In Texas, I own royalties on an abstract in Midland county. 7 wells pass thru this abstract and other abstracts ending in Martin county. My royalty revenue is based solely on my Midland county holdings, but I have been notified of an assessment for taxation in Martin county. Has anyone successfully challenged a similar situation? Can you cite an appropriate law or ruling that I might use in a challenge?
Review the two county tax notices and appraisal detail from the appraisal companies to make sure that the well value has been divided between the two counties based on the proportion of the wellbore or unit acreage in each county. Such as, 40% in Martin County and 60% in Midland County. This is a common practice, to divide the well between the two counties where the unit or horizontal wellbore is in both counties. You just need to verify that each county is not taxing at 100% of the total well value, only the reduced portion. Have seen this in multiple Texas counties.
I realize this is a practice used on some wells. If the horizontal well goes through 5 tracts (abstracts) in the 2 counties and I owned mineral royalties in all 5 tracts, this is a non issue. The question pertains to when I own mineral royalties in only 1 tract in one county and the other county is assessing taxes.
As I understand it, if I own mineral royalties, I do not own any portion of a well - have no control over drilling, etc.
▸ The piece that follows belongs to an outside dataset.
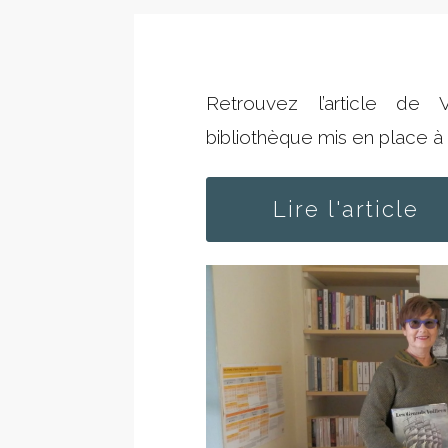
Retrouvez l’article de 
bibliothèque mis en place à
Lire l'article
I am merely entitled to a portion of the royalties on the revenue produced by each and every well in the abstract(s) for which I own mineral royalties. Since I only own mineral royalties in Midland county for this group of wells, what is the justification for taxing me in Martin county?
So, my question concerns whether anyone is aware of this being successfully challenged.
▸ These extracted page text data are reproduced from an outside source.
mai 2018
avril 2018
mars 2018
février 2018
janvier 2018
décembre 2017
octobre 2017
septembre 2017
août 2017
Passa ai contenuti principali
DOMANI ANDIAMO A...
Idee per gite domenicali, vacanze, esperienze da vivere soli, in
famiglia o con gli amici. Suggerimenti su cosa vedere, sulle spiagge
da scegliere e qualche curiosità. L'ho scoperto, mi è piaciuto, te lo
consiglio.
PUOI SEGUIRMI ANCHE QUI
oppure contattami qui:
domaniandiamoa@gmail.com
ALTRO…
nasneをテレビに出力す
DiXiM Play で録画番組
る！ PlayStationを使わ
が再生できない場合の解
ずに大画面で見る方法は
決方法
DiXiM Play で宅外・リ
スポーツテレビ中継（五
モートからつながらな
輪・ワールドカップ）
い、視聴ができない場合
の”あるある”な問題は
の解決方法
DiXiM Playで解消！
It seems obvious to me that taxing a well is not equivalent to taxing the mineral royalties, since the tax rates are different in different counties and incorrectly taxing in a county may result in exempt properties becoming taxable.
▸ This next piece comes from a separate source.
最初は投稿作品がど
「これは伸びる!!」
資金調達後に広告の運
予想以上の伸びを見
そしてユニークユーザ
Has there not been a class action lawsuit filed on this yet?
No because there is zero economic harm to any party to have the taxes divided between the two counties. Producing minerals are not tax exempt and so you will pay taxes regardless. You taxes are based on your well or unit DOI which is by definition producing. No lawyer would consider spending his own money for a such losing class action because there will be no damages or fees to cover the costs. Nothing to stop you from filing,
TennisDaze,
In the past you have sometimes posted helpful information on threads I started. On this issue, I am afraid your assertions do not match my real world experience. And when you start presenting yourself as an expert on what all attorneys would/are doing, you loose credibility to me.
If the total appraised mineral rights for a county are below a certain limit, they are exempt from taxation - were you not aware of that?
That has nothing whatsoever to do with your post about the taxable valuation being subdivided between 2 counties. Clearly the total value of the minerals / well / unit exceeds the limit or you would not be complaining. I addressed only the fact that the subdivision of value between counties is done all the time. If the assessed value is $3,000 and it is divided in half between the counties to be $1,500 in each county, then you will still only be taxed on a total of $3,000. Moreover, Sec 11.146 provides that the $500 exemption is based on the aggregated value of all mineral interests in the taxing unit (eg county) and not on an individual well basis. Seven wells at $200 each is $1400 aggregated total. So it may well be that a mineral owner is better off having the value subdivided if he does not own other producing minerals in the one or both counties and the total value is less than $1,000.